ST. GEORGE — A leader in the Fundamentalist Church of Jesus Christ of Latter Day Saints was ordered to be released from custody during a federal court hearing Wednesday after it was found that he had not violated the terms of his pretrial release in a multimillion-dollar food stamp fraud and money laundering case.
Preston Barlow was arrested Tuesday on suspicion of violating conditions of his release agreement after his GPS ankle monitor showed he was in the same place as two of his co-defendants, Seth Jeffs and John Wayman, multiple times in late July.
Barlow – who is among 11 defendants arrested for allegedly diverting at least $12 million worth of food stamp benefits from FLDS members – had been released from jail pending trial with an agreement that he not associate with potential witnesses or other defendants in the case.
Barlow appeared in federal court with his attorney Scott Williams before U.S. Magistrate Judge Robert T. Braithwaite in St. George Wednesday after the U.S. Probation Office filed an Aug. 2 amended petition to the court stating that Barlow had violated his agreement.
The probation office, however, failed to take into account an April 14 stipulated order modifying conditions of Barlow’s release in which the court granted Barlow permission to have “communication with co-defendants, so long as said communication does not relate to this case.”
During Wednesday’s hearing, Washington County Attorney Brock Belnap, acting as a special assistant U.S. attorney in the case, told the court the government acknowledges the order modifying conditions of release and that it has no evidence as to whether Barlow had conversations with co-defendants regarding the case.
Belnap then asked the court to reinstate Barlow’s original conditions of release and to include among those conditions that Barlow be prohibited from having direct or indirect communication with the polygamous sect’s leader, Warren Jeffs, who is serving a life sentence in Texas after being convicted of sexually assaulting underage girls he considered brides.
Barlow’s attorney asked that if the government wants to seek a change of conditions that the government do so through proper procedure by appropriate petition with an appropriate period for the defense to respond and in a court hearing – “just like the defendant would have to do if the defendant wanted to,” Williams said.
Belnap followed by asking that the court impose the government’s requested change in conditions of Barlow’s release pending a hearing to resolve the matter.
In response, Braithwaite rescinded his April 14 order which allowed Barlow to have contact with his co-defendants.
“I don’t see any way, short of Mr. Barlow wearing a wire which the court doesn’t intend – I shouldn’t have signed that order because there’s no way you can police that to monitor what they are talking about, so I’m going to rescind that order,” Braithwaite said of the April 14 modified release agreement.
Braithwaite restored the original pretrial release terms put in place on Feb. 26 precluding Barlow from having communication with co-defendants and also imposed a preclusion of communicating with Warren Jeffs.
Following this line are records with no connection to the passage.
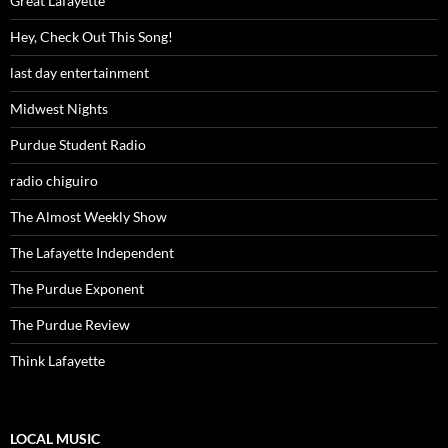
Great Lafayette
Hey, Check Out This Song!
last day entertainment
Midwest Nights
Purdue Student Radio
radio chiguiro
The Almost Weekly Show
The Lafayette Independent
The Purdue Exponent
The Purdue Review
Think Lafayette
LOCAL MUSIC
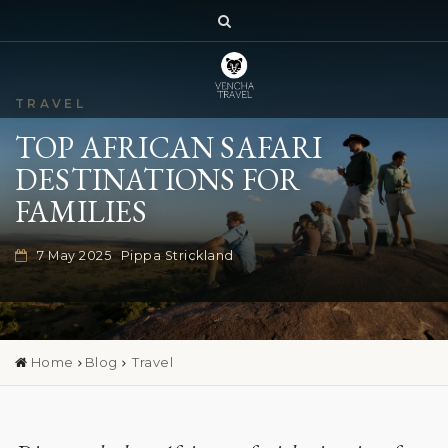
TRAVEL
TOP AFRICAN SAFARI
DESTINATIONS FOR
FAMILIES
7 May 2025
Pippa Strickland
Home
Blog
Travel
Braithwaite found Barlow had not violated his release agreement and ordered that he be released from custody following Wednesday’s hearing.
“It turns out that everyone agreed that the allegation that he violated his pretrial release conditions was in error – he did not,” Williams said outside the courthouse, adding:
It’s a bit rough to be jailed on a mistake but I’m not here to point fingers at this point. … We appreciate the fact that United States pretrial services, when they realized the circumstances and the actual conditions, were quick to seek to communicate with the judge and put things right. They worked quick.
Williams said he and his client will consider whether to appeal the change of conditions in Barlow’s release.
Persons arrested or charged are presumed innocent until found guilty in a court of law or as otherwise decided by a trier-of-fact.